Fennel stood up and laughed his high squealing laugh. It was his bluff-calling screech that would never sit well with Isabella—the arc of its wailing sending shudders down her spine as it sounded like the squealing of a merciless pig.
“Shacker, shacker, aren’t you just the most precious peach? I suppose you really believe that to be the story, don’t you? Oh, you’re such a martyr, aren’t you? I suppose some sort of Haymarket Martyr, is that it? Well, I wonder, I really wonder if those Haymarket Martyrs had dabbled in the goods you did?”
Fennel was moving in for the kill. He had sensed the shacker’s weakness—the way his eyes had lit up, his forehead perspired at the mention of this narco business. A fiend. It had ruined him. The shacker stood there in dumb silence.
“I wonder, Mr. Shackerific, if the man was really that concerned with your poorly distributed propaganda rag or if he was more concerned with your deteriorating life? Thought you were stronger than that white magic, didn’t ya?” Fennel gave him a wink. “Tut tut. Look, I think we both know who the real parasite was, don’t we, Mr. Shackadoodledoo?”
The shacker yelled inarticulately and reached for his musket. It was gone. Isabella stood pointing it straight at his quivering brow. The shacker just froze there. He looked so lost. Resigned. Poor thing. He probably didn’t care if Isabella pulled the trigger or not.
r /> “Don’t be afraid, my good anarchist. My brother and I have no interest in your past crimes. We just thought we would remind you of any inconsistencies. That is fair, isn’t it?” She pushed the muzzle to touch his forehead. It stayed there and shook. “Fennel, please grab his manuscripts. I believe we must give them a copious analysis.”
Fennel began to collect them under his arm. The shacker began to protest.
“Please, no! I have been working on these for so long!”
“Hey, shut shut. You need to let it go, bro. Fennel, ready? Okay, I wish you well and right. Do remember to muckrake your own life as well?”
Isabella hurled the musket onto the bed and exited. Fennel gave the crumpled over shacker a quick kick to the head. It landed hard and the poor man lay prostrate on his moldy bed.
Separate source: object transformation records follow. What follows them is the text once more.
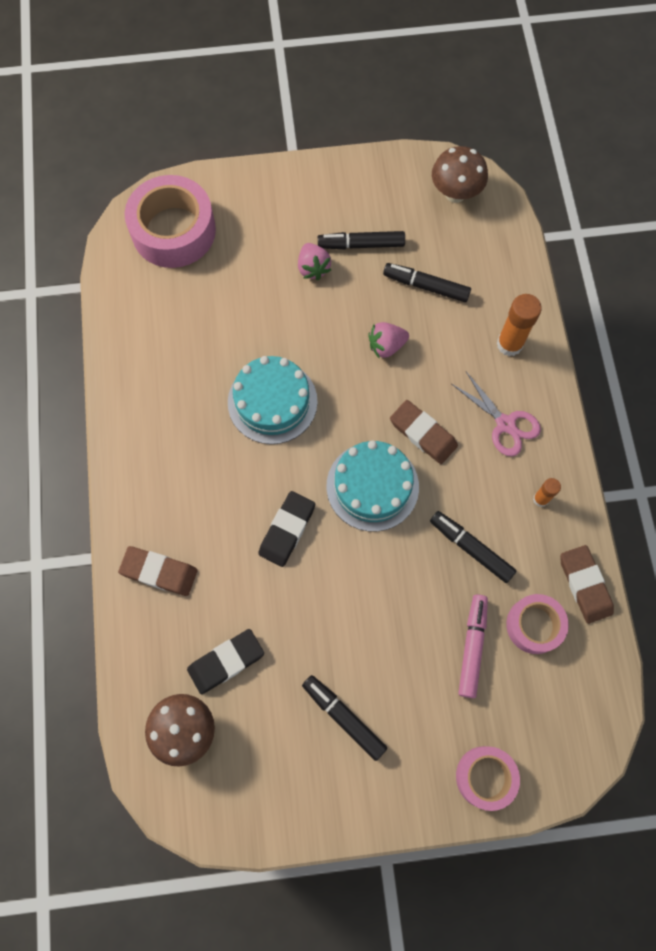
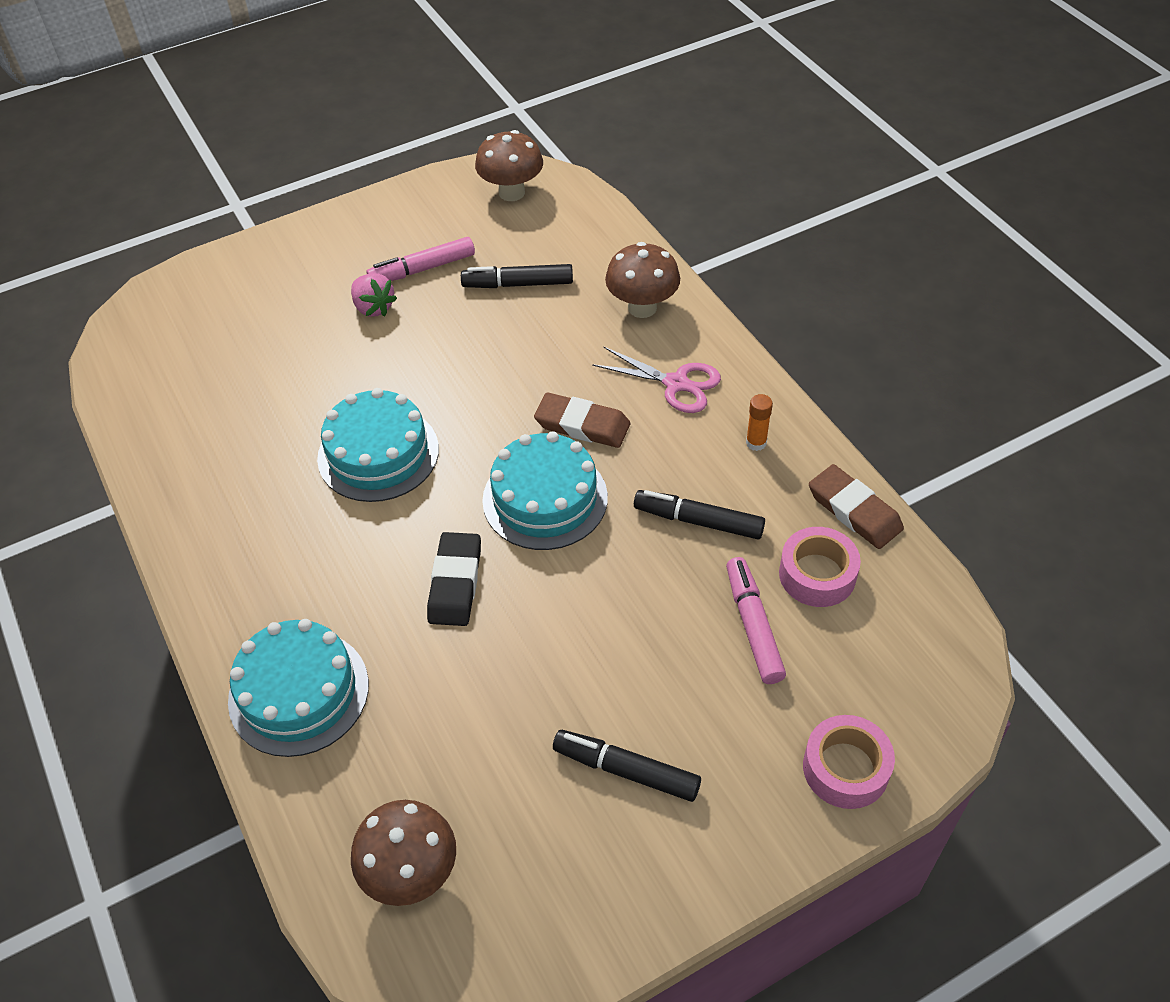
camera: 20 degrees left, 20 degrees down
(159, 572) = (298, 692): brown eraser -> turquoise cake
(173, 231) = (181, 323): pink tape -> none
(226, 661) = (435, 765): black eraser -> none
(361, 245) = (423, 269): black marker -> pink marker
(386, 346) = (497, 354): pink strawberry -> none
(509, 344) = (642, 307): orange glue stick -> brown mushroom

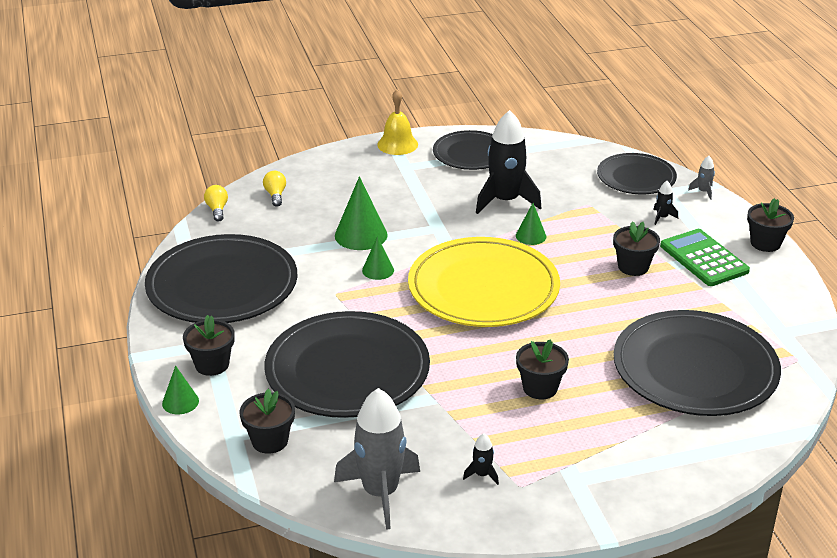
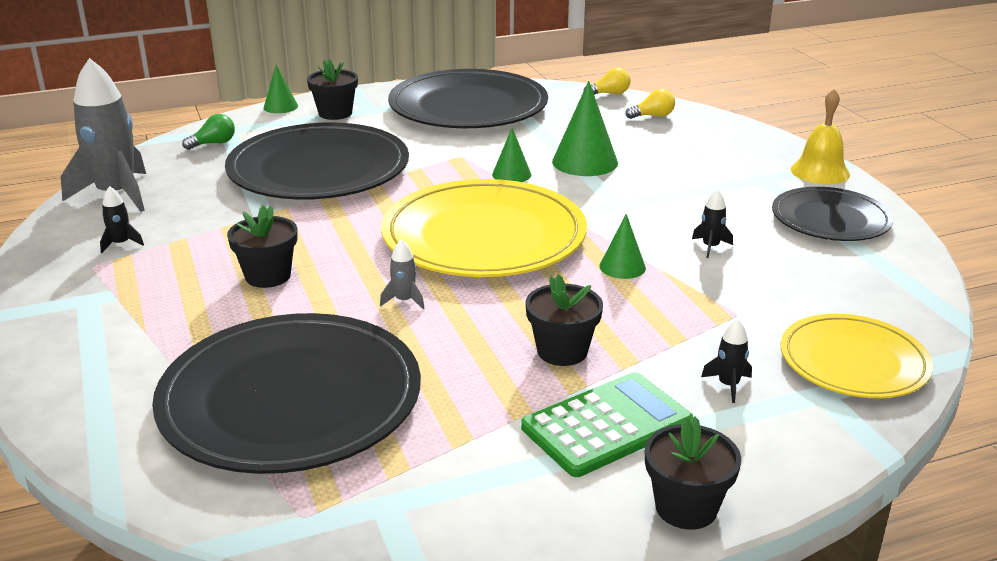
camera: 85 degrees right, 5 degrees down
(270, 441) = (213, 144): black flower pot -> green light bulb
(505, 201) = (710, 247): black rocket -> black rocket, size x0.41
(636, 177) = (853, 361): black plate -> yellow plate
(703, 192) = (848, 437): grey rocket -> grey rocket (404, 300)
The two little miscreants whisked out the door, past Berkman, over the rails and into the beyond. Behind them, they could hear the shacker sobbing in the shack.
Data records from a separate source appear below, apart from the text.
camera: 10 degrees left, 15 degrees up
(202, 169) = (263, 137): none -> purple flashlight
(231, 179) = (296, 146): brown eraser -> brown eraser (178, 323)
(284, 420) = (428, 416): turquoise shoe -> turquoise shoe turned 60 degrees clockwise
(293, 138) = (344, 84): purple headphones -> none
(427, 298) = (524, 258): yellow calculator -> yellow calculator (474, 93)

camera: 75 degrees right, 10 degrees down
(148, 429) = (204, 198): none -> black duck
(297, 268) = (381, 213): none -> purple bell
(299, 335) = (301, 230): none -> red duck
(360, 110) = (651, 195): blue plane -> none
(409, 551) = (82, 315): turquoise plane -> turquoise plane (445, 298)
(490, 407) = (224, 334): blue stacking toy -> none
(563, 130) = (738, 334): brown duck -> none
Tears ran, flowed out the door and into the night and entered their bodies with a taste divine. It was the sound they enjoyed leaving with—like grass peeking through concrete or bottle glass breaking on the tracks. It felt good to hear it, to feel it, to taste it. Fresh. Revitalized. It was the taste of the water. That liquid that let them know that people finally understood that life itself was a tragic unrelenting joke. The twins lapped up the tasty pain of that infinite wisdom, for it was their irresistible fuel. They left his home feeling accomplished.
“It’s not right, you know,” said Isabella, making her way back toward the cave,
Fennel smiled, staring wildly back at her. “Hitting a broke, weak old man when he’s down? I know. Isn’t it the best?” he laughed out loud and Isabella did as well.
They made their way back to the cave and hoped for more nights like this one to land in their laps.